Reproduce the lines of the records word for word, starting at the line containing "Kakali Bhattacharya Unveils" and ending at the line containing "Entertainment News", with both of those lines included.
[Opening Data shown section]
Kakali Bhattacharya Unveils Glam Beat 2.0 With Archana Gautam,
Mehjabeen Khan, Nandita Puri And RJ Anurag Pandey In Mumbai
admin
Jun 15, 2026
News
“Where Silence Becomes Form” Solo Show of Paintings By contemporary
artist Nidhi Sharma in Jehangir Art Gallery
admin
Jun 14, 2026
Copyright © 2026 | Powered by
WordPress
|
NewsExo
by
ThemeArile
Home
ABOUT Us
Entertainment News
[Closing Data shown section]
[Opening Data shown section]
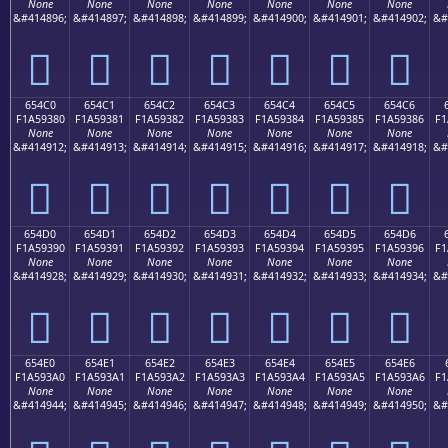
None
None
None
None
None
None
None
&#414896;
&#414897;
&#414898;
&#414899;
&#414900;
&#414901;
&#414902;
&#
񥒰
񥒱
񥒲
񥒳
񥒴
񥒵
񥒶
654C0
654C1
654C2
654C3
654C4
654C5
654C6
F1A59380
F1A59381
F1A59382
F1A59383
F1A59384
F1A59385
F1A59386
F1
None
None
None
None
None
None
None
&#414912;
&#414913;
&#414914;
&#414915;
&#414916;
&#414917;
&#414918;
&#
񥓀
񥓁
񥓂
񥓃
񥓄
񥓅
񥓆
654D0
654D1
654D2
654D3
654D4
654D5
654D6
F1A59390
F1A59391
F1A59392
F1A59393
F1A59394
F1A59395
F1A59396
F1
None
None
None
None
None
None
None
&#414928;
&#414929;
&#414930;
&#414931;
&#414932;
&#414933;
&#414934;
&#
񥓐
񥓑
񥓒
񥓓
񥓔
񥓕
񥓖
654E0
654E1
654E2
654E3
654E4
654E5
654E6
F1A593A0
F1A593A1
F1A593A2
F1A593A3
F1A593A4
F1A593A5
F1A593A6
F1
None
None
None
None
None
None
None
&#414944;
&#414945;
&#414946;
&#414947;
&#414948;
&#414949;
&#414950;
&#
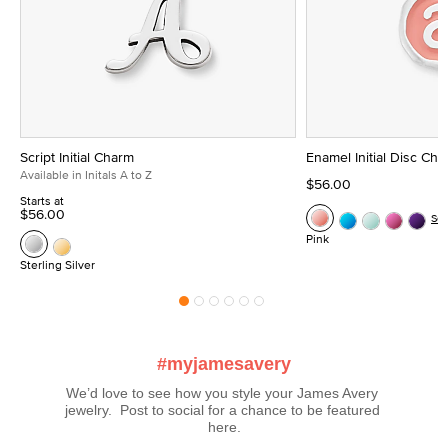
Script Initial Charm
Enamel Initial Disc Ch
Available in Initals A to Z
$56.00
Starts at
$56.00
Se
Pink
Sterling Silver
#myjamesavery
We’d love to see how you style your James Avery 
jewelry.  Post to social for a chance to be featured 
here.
[Closing Data shown section]
> _Reply_
Kakali Bhattacharya Unveils Glam Beat 2.0 With Archana Gautam,
Mehjabeen Khan, Nandita Puri And RJ Anurag Pandey In Mumbai
admin
Jun 15, 2026
News
“Where Silence Becomes Form” Solo Show of Paintings By contemporary
artist Nidhi Sharma in Jehangir Art Gallery
admin
Jun 14, 2026
Copyright © 2026 | Powered by
WordPress
|
NewsExo
by
ThemeArile
Home
ABOUT Us
Entertainment News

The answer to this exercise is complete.